### Problem description
Could you write out every line of the material below, character for character, with nothing changed or left out?

### Material for this task
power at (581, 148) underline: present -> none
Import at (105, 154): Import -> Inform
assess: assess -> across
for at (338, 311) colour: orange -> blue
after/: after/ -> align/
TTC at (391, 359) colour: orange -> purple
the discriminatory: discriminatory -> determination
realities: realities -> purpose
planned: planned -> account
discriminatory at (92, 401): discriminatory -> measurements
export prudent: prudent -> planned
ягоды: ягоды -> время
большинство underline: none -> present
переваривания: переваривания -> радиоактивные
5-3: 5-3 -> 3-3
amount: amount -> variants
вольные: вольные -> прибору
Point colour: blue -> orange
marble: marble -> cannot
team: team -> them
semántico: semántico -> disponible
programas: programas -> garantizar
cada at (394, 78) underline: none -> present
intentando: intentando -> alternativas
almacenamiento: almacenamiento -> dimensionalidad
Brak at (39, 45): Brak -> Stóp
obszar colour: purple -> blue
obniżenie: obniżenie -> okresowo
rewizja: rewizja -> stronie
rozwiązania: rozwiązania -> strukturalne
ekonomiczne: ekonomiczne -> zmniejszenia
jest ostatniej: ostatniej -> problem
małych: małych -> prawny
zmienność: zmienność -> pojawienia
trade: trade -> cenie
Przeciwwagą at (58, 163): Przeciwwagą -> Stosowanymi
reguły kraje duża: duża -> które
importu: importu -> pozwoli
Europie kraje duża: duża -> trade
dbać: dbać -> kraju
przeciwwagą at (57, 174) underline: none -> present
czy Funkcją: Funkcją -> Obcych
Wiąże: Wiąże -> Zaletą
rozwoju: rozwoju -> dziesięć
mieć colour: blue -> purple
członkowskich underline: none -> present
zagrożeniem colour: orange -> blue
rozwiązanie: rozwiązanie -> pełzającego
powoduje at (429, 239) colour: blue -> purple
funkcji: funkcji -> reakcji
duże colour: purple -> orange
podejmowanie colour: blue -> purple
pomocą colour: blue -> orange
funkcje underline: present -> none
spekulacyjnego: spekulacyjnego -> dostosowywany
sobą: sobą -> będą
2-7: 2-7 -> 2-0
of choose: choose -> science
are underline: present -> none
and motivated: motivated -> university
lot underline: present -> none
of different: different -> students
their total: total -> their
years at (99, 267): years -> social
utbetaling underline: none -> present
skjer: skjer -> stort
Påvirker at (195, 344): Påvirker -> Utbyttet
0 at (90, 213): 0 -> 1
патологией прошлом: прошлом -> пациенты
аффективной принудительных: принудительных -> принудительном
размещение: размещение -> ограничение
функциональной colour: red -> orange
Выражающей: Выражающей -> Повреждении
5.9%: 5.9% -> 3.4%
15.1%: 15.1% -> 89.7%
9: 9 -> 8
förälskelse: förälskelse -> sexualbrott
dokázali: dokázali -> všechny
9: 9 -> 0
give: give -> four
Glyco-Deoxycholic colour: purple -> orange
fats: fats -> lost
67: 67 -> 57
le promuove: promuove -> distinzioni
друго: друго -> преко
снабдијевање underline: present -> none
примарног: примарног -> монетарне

### Solution to the exercise
power at (581, 148) underline: present -> none
Import at (105, 154): Import -> Inform
assess: assess -> across
for at (338, 311) colour: orange -> blue
after/: after/ -> align/
TTC at (391, 359) colour: orange -> purple
the discriminatory: discriminatory -> determination
realities: realities -> purpose
planned: planned -> account
discriminatory at (92, 401): discriminatory -> measurements
export prudent: prudent -> planned
ягоды: ягоды -> время
большинство underline: none -> present
переваривания: переваривания -> радиоактивные
5-3: 5-3 -> 3-3
amount: amount -> variants
вольные: вольные -> прибору
Point colour: blue -> orange
marble: marble -> cannot
team: team -> them
semántico: semántico -> disponible
programas: programas -> garantizar
cada at (394, 78) underline: none -> present
intentando: intentando -> alternativas
almacenamiento: almacenamiento -> dimensionalidad
Brak at (39, 45): Brak -> Stóp
obszar colour: purple -> blue
obniżenie: obniżenie -> okresowo
rewizja: rewizja -> stronie
rozwiązania: rozwiązania -> strukturalne
ekonomiczne: ekonomiczne -> zmniejszenia
jest ostatniej: ostatniej -> problem
małych: małych -> prawny
zmienność: zmienność -> pojawienia
trade: trade -> cenie
Przeciwwagą at (58, 163): Przeciwwagą -> Stosowanymi
reguły kraje duża: duża -> które
importu: importu -> pozwoli
Europie kraje duża: duża -> trade
dbać: dbać -> kraju
przeciwwagą at (57, 174) underline: none -> present
czy Funkcją: Funkcją -> Obcych
Wiąże: Wiąże -> Zaletą
rozwoju: rozwoju -> dziesięć
mieć colour: blue -> purple
członkowskich underline: none -> present
zagrożeniem colour: orange -> blue
rozwiązanie: rozwiązanie -> pełzającego
powoduje at (429, 239) colour: blue -> purple
funkcji: funkcji -> reakcji
duże colour: purple -> orange
podejmowanie colour: blue -> purple
pomocą colour: blue -> orange
funkcje underline: present -> none
spekulacyjnego: spekulacyjnego -> dostosowywany
sobą: sobą -> będą
2-7: 2-7 -> 2-0
of choose: choose -> science
are underline: present -> none
and motivated: motivated -> university
lot underline: present -> none
of different: different -> students
their total: total -> their
years at (99, 267): years -> social
utbetaling underline: none -> present
skjer: skjer -> stort
Påvirker at (195, 344): Påvirker -> Utbyttet
0 at (90, 213): 0 -> 1
патологией прошлом: прошлом -> пациенты
аффективной принудительных: принудительных -> принудительном
размещение: размещение -> ограничение
функциональной colour: red -> orange
Выражающей: Выражающей -> Повреждении
5.9%: 5.9% -> 3.4%
15.1%: 15.1% -> 89.7%
9: 9 -> 8
förälskelse: förälskelse -> sexualbrott
dokázali: dokázali -> všechny
9: 9 -> 0
give: give -> four
Glyco-Deoxycholic colour: purple -> orange
fats: fats -> lost
67: 67 -> 57
le promuove: promuove -> distinzioni
друго: друго -> преко
снабдијевање underline: present -> none
примарног: примарног -> монетарне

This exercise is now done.